_EXERCISE DIRECTIONS_.
Please output exactly the part of the records below that opens with the line containing "M463,158L480,178L455,199L442,184L455,173L451,168Z" and closes with the line containing "M179,272L223,300L201,336L157,308Z", both lines included, and nothing else.

**** DATA TO PROCESS ****

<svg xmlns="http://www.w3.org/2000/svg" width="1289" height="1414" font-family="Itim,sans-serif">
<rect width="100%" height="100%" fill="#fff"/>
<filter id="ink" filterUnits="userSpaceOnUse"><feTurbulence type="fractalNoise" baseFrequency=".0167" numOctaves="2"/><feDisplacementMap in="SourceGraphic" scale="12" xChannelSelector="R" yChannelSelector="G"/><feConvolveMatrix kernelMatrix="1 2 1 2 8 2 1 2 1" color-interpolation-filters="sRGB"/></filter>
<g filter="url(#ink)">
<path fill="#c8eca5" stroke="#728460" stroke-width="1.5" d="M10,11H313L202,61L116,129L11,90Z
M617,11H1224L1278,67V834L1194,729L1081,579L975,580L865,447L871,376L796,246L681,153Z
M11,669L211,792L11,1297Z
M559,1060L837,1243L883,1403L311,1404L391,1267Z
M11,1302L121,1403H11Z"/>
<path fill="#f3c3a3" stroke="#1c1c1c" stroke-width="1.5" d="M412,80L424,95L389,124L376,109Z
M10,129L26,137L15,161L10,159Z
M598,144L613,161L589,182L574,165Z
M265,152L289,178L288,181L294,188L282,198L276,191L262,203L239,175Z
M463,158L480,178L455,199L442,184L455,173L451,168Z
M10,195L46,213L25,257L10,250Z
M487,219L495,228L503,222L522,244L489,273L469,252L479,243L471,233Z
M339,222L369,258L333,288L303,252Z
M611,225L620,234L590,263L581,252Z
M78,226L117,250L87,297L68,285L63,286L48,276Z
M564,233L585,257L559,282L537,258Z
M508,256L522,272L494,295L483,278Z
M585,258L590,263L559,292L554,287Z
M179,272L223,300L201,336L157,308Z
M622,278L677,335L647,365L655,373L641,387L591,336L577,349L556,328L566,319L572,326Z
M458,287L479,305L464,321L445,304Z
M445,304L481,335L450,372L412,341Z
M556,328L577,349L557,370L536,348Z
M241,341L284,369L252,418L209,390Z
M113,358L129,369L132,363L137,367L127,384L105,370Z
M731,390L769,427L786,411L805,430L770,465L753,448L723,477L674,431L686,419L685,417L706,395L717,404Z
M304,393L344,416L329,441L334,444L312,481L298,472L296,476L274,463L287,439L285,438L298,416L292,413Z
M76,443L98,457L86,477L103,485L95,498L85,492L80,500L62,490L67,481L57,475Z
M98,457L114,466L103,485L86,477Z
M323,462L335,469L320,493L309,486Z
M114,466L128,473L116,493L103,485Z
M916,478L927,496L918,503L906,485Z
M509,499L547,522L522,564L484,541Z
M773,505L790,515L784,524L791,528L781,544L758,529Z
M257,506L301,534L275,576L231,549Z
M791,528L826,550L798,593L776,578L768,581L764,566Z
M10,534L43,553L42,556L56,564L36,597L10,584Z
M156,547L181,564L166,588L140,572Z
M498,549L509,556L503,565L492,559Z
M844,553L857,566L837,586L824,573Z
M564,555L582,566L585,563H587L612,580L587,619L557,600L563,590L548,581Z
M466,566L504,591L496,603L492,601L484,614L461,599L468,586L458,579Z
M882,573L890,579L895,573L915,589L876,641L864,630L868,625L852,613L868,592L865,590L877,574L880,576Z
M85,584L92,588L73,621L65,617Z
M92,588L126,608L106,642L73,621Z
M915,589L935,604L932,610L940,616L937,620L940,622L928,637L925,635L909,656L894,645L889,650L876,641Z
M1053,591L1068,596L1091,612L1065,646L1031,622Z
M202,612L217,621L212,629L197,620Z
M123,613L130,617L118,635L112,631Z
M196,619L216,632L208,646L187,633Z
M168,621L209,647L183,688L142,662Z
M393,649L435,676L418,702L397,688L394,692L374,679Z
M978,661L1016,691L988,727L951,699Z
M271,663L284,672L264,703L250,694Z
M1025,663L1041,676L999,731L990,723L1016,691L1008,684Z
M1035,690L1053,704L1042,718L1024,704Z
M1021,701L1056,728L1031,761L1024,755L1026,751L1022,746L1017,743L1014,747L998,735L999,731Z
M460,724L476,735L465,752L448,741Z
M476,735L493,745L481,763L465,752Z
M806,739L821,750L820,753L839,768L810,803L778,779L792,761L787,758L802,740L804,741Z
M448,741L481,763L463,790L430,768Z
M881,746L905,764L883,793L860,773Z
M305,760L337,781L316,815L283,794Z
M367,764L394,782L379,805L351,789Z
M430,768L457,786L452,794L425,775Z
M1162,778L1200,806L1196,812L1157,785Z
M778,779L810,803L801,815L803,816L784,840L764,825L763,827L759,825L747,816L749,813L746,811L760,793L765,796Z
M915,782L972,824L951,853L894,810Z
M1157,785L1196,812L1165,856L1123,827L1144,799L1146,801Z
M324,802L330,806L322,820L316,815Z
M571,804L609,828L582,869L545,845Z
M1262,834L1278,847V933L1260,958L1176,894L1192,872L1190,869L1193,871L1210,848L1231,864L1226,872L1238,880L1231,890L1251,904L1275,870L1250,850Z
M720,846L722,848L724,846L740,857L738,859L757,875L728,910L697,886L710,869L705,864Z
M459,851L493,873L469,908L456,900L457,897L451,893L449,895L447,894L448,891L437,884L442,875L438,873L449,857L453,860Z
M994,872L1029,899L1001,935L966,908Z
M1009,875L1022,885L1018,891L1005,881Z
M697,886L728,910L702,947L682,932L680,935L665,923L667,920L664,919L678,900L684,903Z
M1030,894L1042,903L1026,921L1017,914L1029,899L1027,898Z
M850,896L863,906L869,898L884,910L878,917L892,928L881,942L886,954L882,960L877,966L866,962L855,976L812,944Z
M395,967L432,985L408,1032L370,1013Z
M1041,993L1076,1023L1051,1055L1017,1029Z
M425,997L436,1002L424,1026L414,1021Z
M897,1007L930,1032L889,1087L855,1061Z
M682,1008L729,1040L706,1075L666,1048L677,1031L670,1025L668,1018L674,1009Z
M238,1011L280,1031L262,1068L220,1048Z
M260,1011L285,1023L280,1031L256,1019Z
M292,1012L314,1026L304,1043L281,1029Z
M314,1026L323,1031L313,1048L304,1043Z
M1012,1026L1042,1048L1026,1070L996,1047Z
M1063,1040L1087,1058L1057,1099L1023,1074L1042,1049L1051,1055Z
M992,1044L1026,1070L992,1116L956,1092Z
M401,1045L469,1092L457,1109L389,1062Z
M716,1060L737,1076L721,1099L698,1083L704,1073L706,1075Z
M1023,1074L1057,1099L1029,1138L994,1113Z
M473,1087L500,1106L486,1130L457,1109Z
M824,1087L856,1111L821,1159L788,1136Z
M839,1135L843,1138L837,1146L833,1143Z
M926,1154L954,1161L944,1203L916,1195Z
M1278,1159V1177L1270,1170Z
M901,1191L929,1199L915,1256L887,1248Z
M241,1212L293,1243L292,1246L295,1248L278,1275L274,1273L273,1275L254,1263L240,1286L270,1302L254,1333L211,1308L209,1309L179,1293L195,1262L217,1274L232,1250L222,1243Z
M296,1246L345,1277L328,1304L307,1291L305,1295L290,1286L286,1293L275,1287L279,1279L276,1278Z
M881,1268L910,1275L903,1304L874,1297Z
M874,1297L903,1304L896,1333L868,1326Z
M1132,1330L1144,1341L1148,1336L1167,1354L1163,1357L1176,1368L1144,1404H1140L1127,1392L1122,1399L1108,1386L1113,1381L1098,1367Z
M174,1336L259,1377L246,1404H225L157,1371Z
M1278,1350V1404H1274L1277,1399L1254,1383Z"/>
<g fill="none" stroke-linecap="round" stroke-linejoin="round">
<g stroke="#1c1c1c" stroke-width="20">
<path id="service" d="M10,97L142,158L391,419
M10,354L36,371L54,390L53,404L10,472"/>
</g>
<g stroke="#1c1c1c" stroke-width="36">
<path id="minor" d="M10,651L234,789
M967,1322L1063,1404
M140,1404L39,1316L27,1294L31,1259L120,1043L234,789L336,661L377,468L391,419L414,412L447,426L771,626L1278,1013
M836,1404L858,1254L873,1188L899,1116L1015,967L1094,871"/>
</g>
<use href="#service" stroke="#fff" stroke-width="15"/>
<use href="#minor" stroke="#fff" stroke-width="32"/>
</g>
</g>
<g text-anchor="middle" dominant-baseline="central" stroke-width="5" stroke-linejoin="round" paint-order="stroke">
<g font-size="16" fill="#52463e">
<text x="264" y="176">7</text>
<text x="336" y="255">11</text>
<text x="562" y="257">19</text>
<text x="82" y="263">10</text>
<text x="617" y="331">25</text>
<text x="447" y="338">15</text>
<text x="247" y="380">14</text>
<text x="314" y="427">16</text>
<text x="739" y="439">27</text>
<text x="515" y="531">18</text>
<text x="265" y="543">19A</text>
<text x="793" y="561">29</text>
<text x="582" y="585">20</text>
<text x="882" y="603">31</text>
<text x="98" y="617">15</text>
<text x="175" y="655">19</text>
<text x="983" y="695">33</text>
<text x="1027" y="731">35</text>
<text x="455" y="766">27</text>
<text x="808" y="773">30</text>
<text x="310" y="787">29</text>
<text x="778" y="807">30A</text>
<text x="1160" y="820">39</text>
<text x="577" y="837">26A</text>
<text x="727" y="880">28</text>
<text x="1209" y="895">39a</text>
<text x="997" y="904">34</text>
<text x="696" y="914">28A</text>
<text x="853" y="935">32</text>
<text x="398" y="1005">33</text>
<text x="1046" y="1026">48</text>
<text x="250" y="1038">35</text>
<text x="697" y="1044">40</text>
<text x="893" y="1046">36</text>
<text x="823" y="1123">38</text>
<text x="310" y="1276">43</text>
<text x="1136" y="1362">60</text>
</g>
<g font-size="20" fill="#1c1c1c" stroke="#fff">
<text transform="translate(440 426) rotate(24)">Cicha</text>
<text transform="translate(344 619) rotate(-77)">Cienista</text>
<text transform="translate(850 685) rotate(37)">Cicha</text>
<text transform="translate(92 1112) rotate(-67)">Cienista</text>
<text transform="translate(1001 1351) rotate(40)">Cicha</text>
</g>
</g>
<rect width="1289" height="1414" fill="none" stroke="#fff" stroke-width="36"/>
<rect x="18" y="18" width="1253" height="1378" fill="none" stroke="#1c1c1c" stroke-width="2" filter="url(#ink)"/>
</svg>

****

_REPLY_.
M463,158L480,178L455,199L442,184L455,173L451,168Z
M10,195L46,213L25,257L10,250Z
M487,219L495,228L503,222L522,244L489,273L469,252L479,243L471,233Z
M339,222L369,258L333,288L303,252Z
M611,225L620,234L590,263L581,252Z
M78,226L117,250L87,297L68,285L63,286L48,276Z
M564,233L585,257L559,282L537,258Z
M508,256L522,272L494,295L483,278Z
M585,258L590,263L559,292L554,287Z
M179,272L223,300L201,336L157,308Z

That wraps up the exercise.